SOURCE PASSAGE
....................

In this context, Harrington suggests three constraints to which we should freely subject ourselves…
Firstly, the reinstatement of single-sex spaces.
Secondly, that sex (in the sense of sexual activity) should be made “properly consequential again”. This means refusing to accept the current jaded perspective of sex “as a low consequence activity”. In my words: acknowledging that there is no such thing as casual sex.
Thirdly, the “post-romantic case for marriage” should be made, thus opposing the vision of that institution merely “as a vector for self-fulfilment”.
She adds to these that women should challenge “the centrality of abortion and birth control to our sexual culture”.
I agree with all that.
Harrington is careful to throw some criticisms at conservatives, lest she become identified with them. In view of the above, clearly enunciated, programme, that precaution will be entirely inadequate. As she well knows, the treatment meted out to apostates is inescapable. Being willing to brave it is something for which Harrington deserves applauding.
Power and the Critical Poison
Referring to feminism under the term “obsolete mindset”, Harrington writes,
“Our biggest obstacle is an obsolete mindset that deprecates all duties beyond personal fulfilment, and views intimate relationships in instrumental terms, as means for self-development or ego gratification, rather than enabling conditions for solidarity. This radical reordering of women’s politics, women’s priorities and even our bodies to the interests of the market, in the name of ‘freedom’, has racked up a growing mountain of uncounted costs and unpaid debts. As the mother of a young daughter, I look at that growing mountain of deferred repayment, and the growing chorus of resentment from groups that gather outside feminist filter bubbles, and I worry about her future should we face the ideological equivalent of a subprime crisis.”
This is right but horribly inadequate. She has identified, correctly, that feminism (albeit codified as “freedom”) has harmed women, and stands to harm her daughter. The problem, and it is no small problem, is that she is relentlessly gynocentric. She would have profited much from having a son. She would, I think, be even more concerned for him. What feminism has done to boys requires explicit recognition and clear contrition. There can be no Truth and Reconciliation without the truth, the full truth. But she writes,
“The postmodern worldview I’d learnt at university encodes a deep pessimism about how inescapable power is from human relations at both small and large scale. My experiences seemed to underline this hypothesis. I found myself wondering: if this really is inescapable, whether as our cultural legacy or a fact of the human condition, does it really make sense to treat power relations as bad? Why not just accept that they’re a fact of life?”
It’s not a matter of accepting that human relations are inescapably about power, Mary – it’s a matter of appreciating that it is not so. Cynicism is not obligatory. She writes,
“I am still a feminist, in the sense that I care about women’s interests and think these are often sidelined.”

....................

ITEMS
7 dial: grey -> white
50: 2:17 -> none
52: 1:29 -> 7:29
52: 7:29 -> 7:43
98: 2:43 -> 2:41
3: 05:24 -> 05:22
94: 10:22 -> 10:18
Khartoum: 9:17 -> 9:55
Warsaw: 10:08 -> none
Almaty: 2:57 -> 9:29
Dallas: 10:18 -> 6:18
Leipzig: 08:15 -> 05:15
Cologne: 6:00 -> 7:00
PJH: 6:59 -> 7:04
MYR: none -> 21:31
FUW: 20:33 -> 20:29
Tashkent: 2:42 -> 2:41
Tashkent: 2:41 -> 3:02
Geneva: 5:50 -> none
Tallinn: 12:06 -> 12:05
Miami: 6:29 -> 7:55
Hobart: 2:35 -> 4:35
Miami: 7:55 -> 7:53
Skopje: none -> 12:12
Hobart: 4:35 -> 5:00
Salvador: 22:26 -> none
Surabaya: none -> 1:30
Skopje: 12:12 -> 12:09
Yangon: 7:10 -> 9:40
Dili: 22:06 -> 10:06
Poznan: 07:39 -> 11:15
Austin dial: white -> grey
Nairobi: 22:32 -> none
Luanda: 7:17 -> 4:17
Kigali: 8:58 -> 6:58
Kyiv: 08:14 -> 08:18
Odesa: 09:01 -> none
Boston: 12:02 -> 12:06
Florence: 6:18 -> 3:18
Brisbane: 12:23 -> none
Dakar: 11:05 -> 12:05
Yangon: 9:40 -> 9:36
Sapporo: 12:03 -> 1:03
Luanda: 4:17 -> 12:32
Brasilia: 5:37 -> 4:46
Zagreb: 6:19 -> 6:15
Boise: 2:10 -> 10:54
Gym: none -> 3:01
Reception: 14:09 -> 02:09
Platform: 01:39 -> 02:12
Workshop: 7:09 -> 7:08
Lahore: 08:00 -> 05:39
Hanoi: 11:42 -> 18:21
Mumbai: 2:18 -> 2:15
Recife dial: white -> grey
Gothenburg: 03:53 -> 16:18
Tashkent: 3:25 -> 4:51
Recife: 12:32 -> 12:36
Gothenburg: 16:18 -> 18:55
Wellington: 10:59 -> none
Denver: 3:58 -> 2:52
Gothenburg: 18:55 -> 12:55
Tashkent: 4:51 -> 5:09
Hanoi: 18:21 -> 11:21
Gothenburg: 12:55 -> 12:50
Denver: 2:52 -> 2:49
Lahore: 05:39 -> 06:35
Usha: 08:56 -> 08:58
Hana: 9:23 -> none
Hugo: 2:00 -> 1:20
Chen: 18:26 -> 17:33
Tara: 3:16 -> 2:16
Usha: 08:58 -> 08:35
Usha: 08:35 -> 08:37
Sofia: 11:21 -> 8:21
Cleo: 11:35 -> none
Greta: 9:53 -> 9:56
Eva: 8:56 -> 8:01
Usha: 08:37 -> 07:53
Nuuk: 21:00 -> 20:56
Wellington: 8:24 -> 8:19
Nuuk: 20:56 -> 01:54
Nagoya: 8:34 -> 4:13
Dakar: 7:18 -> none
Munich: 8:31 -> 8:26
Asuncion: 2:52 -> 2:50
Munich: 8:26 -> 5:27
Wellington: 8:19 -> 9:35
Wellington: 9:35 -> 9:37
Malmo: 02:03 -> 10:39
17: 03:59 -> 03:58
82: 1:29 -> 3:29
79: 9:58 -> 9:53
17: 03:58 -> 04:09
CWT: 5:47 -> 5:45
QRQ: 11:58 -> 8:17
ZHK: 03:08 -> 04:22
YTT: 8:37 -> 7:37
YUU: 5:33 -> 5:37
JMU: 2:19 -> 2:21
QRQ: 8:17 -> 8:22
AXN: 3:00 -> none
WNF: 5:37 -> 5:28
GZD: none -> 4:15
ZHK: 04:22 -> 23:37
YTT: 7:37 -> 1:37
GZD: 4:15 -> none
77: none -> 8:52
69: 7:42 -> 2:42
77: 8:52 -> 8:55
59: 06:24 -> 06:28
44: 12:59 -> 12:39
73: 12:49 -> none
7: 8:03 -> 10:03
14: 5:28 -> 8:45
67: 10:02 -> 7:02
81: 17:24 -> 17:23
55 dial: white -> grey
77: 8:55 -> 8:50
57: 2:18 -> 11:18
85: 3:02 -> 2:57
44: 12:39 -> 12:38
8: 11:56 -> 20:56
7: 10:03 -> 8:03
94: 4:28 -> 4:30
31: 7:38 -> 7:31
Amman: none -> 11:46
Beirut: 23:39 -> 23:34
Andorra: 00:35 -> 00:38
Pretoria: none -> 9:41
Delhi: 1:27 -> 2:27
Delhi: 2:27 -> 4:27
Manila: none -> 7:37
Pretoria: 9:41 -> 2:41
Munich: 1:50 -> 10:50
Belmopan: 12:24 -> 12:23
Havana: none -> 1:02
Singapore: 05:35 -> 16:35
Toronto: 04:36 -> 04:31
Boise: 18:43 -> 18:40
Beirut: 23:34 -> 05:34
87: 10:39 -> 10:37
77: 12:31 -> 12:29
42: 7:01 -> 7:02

....................

STATED TASK
Extend the commentary on Mary Harrington's critique of feminism, writing on from its last line, the quotation "I am still a feminist, in the sense that I care about women's interests and think these are often sidelined."

TASK ANSWER
I am not a feminist because I care about the interests of men, women and children and because I think that the interests of men and of children have been sidelined a great deal more than those of women, and that this has been done knowingly for the ostensible, but misguided, benefit of women. Harrington continues,
“…crucially, though I have some questions about the direction critical theory has taken since my university days, I’m deeply shaped by some of its insights. It’s clear enough to me that language does shape meaning, and more broadly, that memes really do help to structure reality.”
Hmm. Paddling in the epistemological shallows will not do. A little knowledge is a dangerous thing.
I suggest that “having some questions” is not quite an adequate response to an ideology which is now poised to drive Western civilisation into extinction (and Critical Theory is an ideology). That topic is too huge to be addressed here. For now, please note that the postmodern / Critical Theory position on language and power is epistemological dilettantism. It is superficial to the point of naivety, not a great insight. It is cynicism and resentment repackaged as something of intellectual depth. It is a fraud.
I doubt that I was much older than eight or so when I first spotted that a dictionary was the embodiment of circular logic. But even then I was not so foolish as think that that invalidated the meaning of words. On the contrary it implies that meaning ultimately lies beyond words, the opposite of the postmodernist position. A true study of epistemology takes one into deep waters where we shall not venture. However, I could reasonably observe that postmodernism is the rubbishing of the greatest minds of Western philosophy by very much smaller minds.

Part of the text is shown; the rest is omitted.